I have 2 data frames & I am using iterrows to check to find the items that are present in both the dataframes. The codes is as below.

import pandas as pd

Df1 = pd.DataFrame({'name': ['Marc', 'Jake', 'Sam', 'Brad'],
                'Age': ['24', '25', '35', '27'],
                'City': ['Agra', 'Bangalore', 'Calcutta', 'Delhi']})

Df2 = pd.DataFrame({'name': ['Jake', 'John', 'Marc', 'Tony', 'Bob', 'Marc'],
                'Age': ['25', '25', '24', '28','29', '39'],
                'City': ['Bangalore', 'Chennai', 'Agra', 'Delhi','Pune','zoo']})
age1=[]
age2=[]

for index, row in Df1.iterrows():
    if Df2.name.isin([row['name']]).any():
        print(Df2.loc[Df2['name']==row['name'],'Age'].values)
        print(Df1.loc[Df2['name']==row['name'],'Age'].values)
        print(Df1.loc[Df2['name']==row['name']])

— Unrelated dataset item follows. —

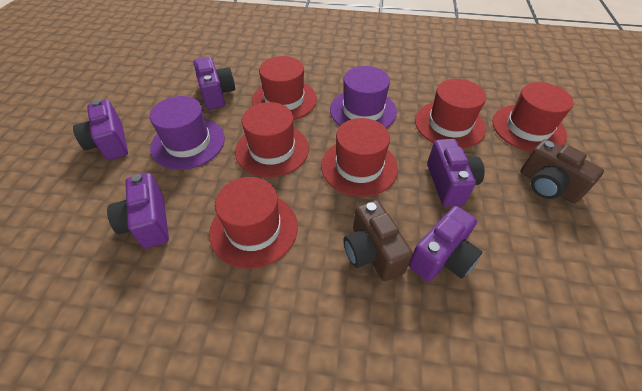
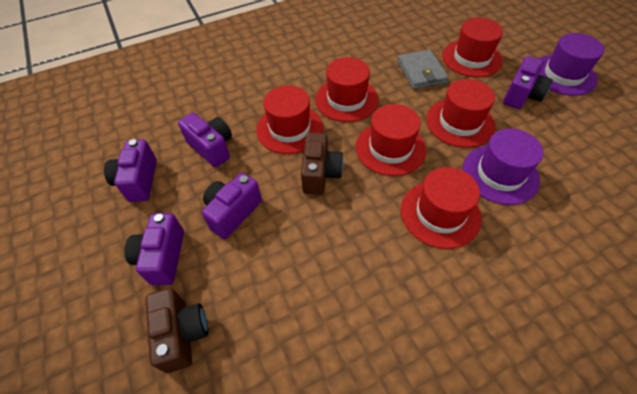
grey wallet: none = 0 -> [397,50,449,89] = 1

The code works for value Marc, this value is present in both data frames, so it gets printed out. However, this code also prints Sam (Sam is only present in Df2) instead of Jake which is present in both Df1 & Df2.

The out put is something like this

['24' '39']
['35']
name Age      City
2  Sam  35  Calcutta
['25']
['24']
name Age  City
0  Marc  24  Agra

Why is it giving the out put like this? IT does not make any sense. Marc's age in Df2 is printed (which is correct), then Sam's age in DF1 is printed! Then row where Sam is present in Df1. Then, I don't know how to make sense of the rest.

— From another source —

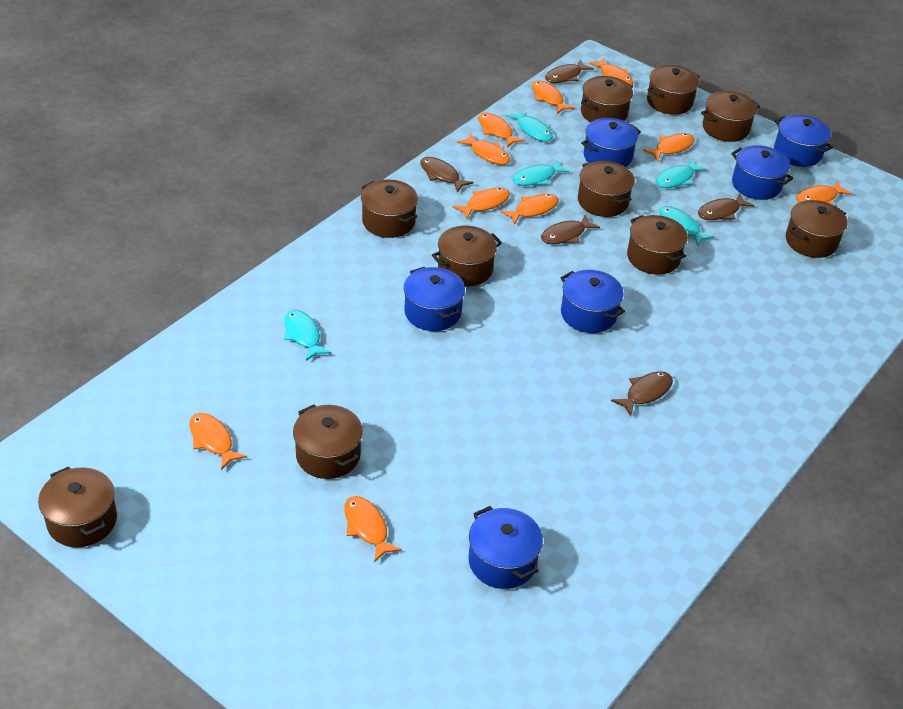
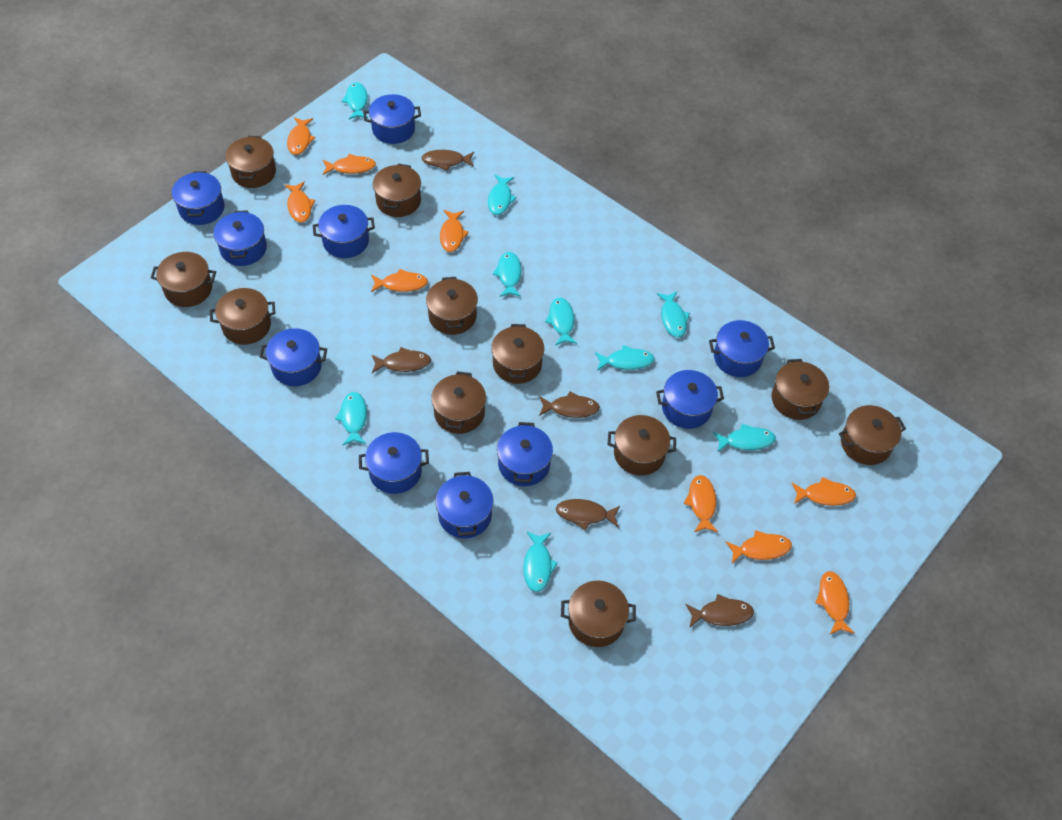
blue pot: [404,267,465,331] [468,506,543,589] [561,270,625,333] [581,118,641,167] [731,145,794,200] [774,115,833,167] = 6 -> [172,171,225,225] [213,210,267,266] [260,328,327,386] [313,205,375,258] [359,432,429,494] [363,94,421,144] [436,472,493,538] [497,422,553,486] [656,370,724,429] [709,320,775,377] = 10
brown pot: [38,466,117,547] [293,404,363,479] [361,180,418,238] [432,226,502,287] [578,161,635,217] [581,76,633,122] [627,215,688,275] [647,65,700,115] [701,91,760,142] [786,200,848,258] = 10 -> [151,252,216,307] [210,288,275,345] [225,136,276,188] [373,164,421,217] [426,277,478,335] [431,371,486,434] [491,324,545,384] [561,581,636,647] [608,415,676,476] [771,359,829,420] [839,405,906,465] = 11
orange fish: [189,413,247,470] [344,496,402,562] [452,188,510,219] [457,133,510,165] [478,113,525,148] [500,194,559,225] [532,80,575,114] [589,57,634,85] [643,133,695,161] [796,181,852,205] = 10 -> [285,181,315,223] [287,117,316,155] [323,154,376,175] [371,269,428,292] [440,210,469,252] [684,475,718,532] [726,530,792,563] [792,477,856,506] [815,571,855,635] = 9
turquoise fish: [284,310,331,361] [505,109,553,142] [512,159,570,186] [656,158,707,188] [659,206,714,246] = 5 -> [335,392,367,445] [342,82,368,119] [488,175,517,215] [492,252,522,297] [523,532,558,592] [545,298,577,346] [595,345,655,371] [657,291,690,338] [713,424,776,452] = 9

Also, why is Marc being printed 2nd? i assumed that since Marc is the first value in Df1, that should be checked first & printed & then Jake.

moys
  • 7,747
  • 2
  • 11
  • 42
  • 1
    Just use `df1.merge(df2)`. – cs95 May 20 '19 at 05:14
  • 1
    Change your print statement to `print(Df1.loc[index])` – hacker315 May 20 '19 at 05:19
  • @cs95 this works to get all the values that are present in both df's . How do I get the inverse of these? The values that that are unique in each of the df's? – moys May 20 '19 at 05:25
  • 1
    @mohanys Take a look at anti joins... it's in the post I linked you to. – cs95 May 20 '19 at 05:54
  • @cs95 Thank you. I will take a look at the link you have provided. My final goal is to find the differences between 2 data frames as i stated in https://stackoverflow.com/questions/56005995/comparing-data-frames-and-getting-the-differences-with-python Since no direct solution exists, i am doing it the hard way. I have take one row from each column & then try to find is there is a match (hierarchically, if you take the data frames mentioned in this post, first name match, then city, then the AGE if there is a difference in age, how much is the difference...so on) – moys May 20 '19 at 07:49
  • @cs95 can you please remove the 'duplicate' sign on this question? i am trying to hierarchically compare values in multiple columns on 2 different df's. Anti-join just gives the data that is not same in both df's. I want to actually get the data showing the exact difference. If we take the data frames mentioned in this post, first i try to see if the name matches, then city, then the AGE if there is a difference in age, how much is the difference. For me to match, i need to get the city value when the name matches & then when the city also matches, i need the age so that i can do a comparison. – moys May 20 '19 at 11:57

0 Answers0